@fuzzylogician @Sigaba Woahhh, didn't think it would get heated!
I know that the females (myself included) do actually perceive this as a microagression, and that this is definitely a gender issue. I thought that was kind of obvious through my separation of male and female students. Sorry for the confusion! As I stated previously, none of the professors would dare to sit down for drinks with a female student, or add them on facebook, or become buddies as it would be viewed as inappropriate. However, because a friendship between a male student and male professor isn't likely (obviously some exceptions) to give off any sexual connotations, it is deemed okay to be friends with male students. This leaves out all of the female students, which makes us feel like if the profs wouldn't become friends with any other [female] students, they should have the same rules apply to everyone. As I said multiple times, it is 100% percent the favoritism that is bothering the female students. Additionally, the supervisor of this male student has much more of a friendship with him compared to his 3 female students.

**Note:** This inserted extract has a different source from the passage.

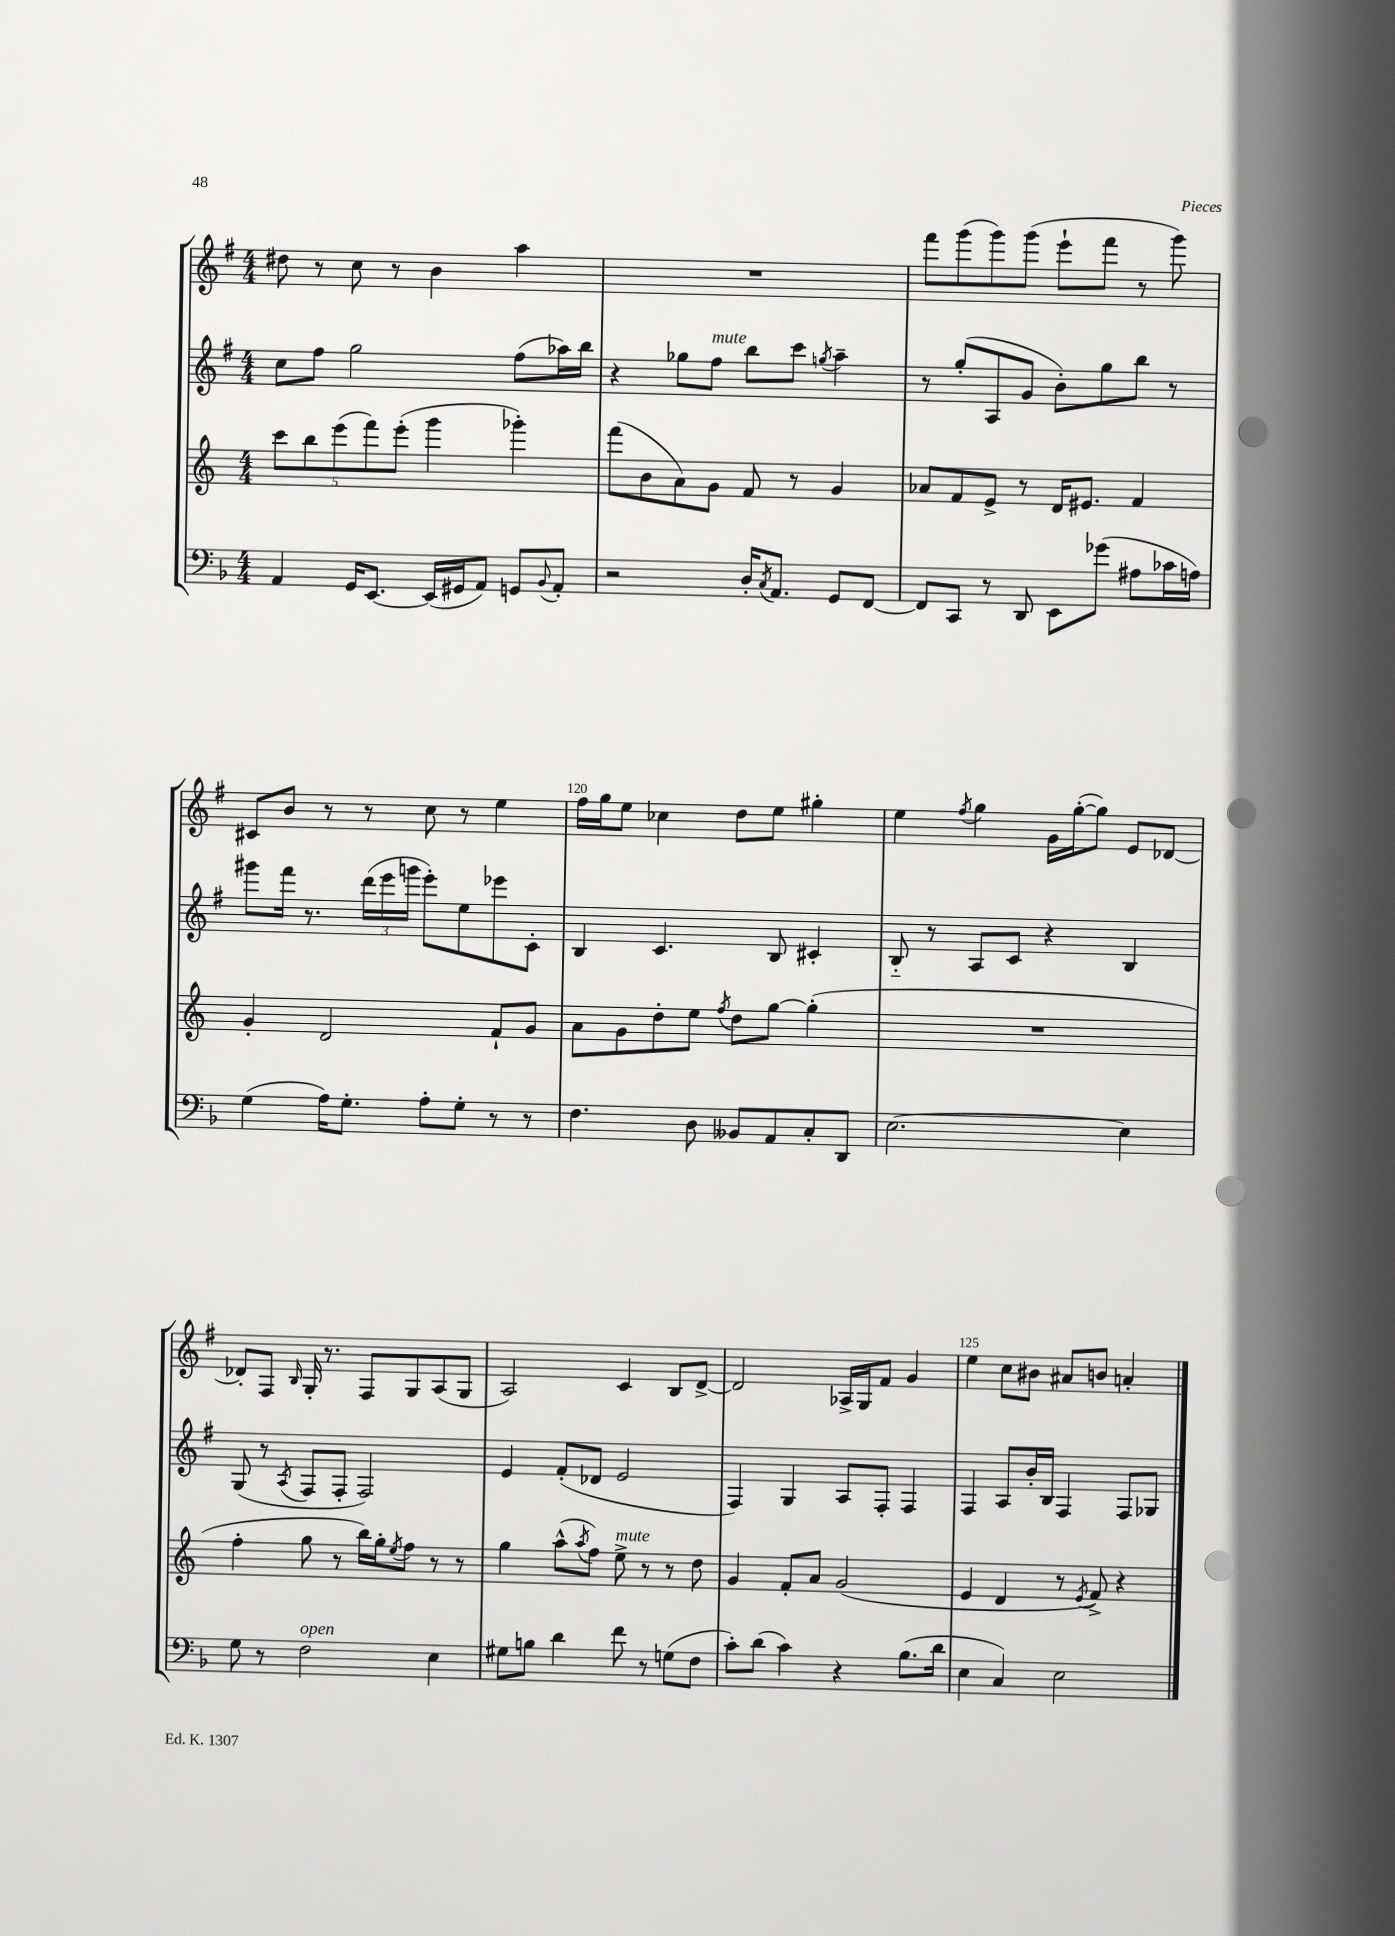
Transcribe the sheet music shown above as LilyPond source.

And to everyone else, I appreciate the input, it is definitely part of a larger problem within the academic culture, as some of you have mentioned. I wish there were more clear avenues to voice concerns such as these. Of course we can take individual steps to become closer with the professors in our program, but it seems as we will likely always be at a disadvantage due to ethical concerns. As a PhD student it is definitely frustrating to see a masters student come in an become fast friends with the individuals that control the resources and grades! I have never seen a student have so many collaborations this quickly... and with a such a small and competitive program, he is definitely not the only proactive and ambitious one.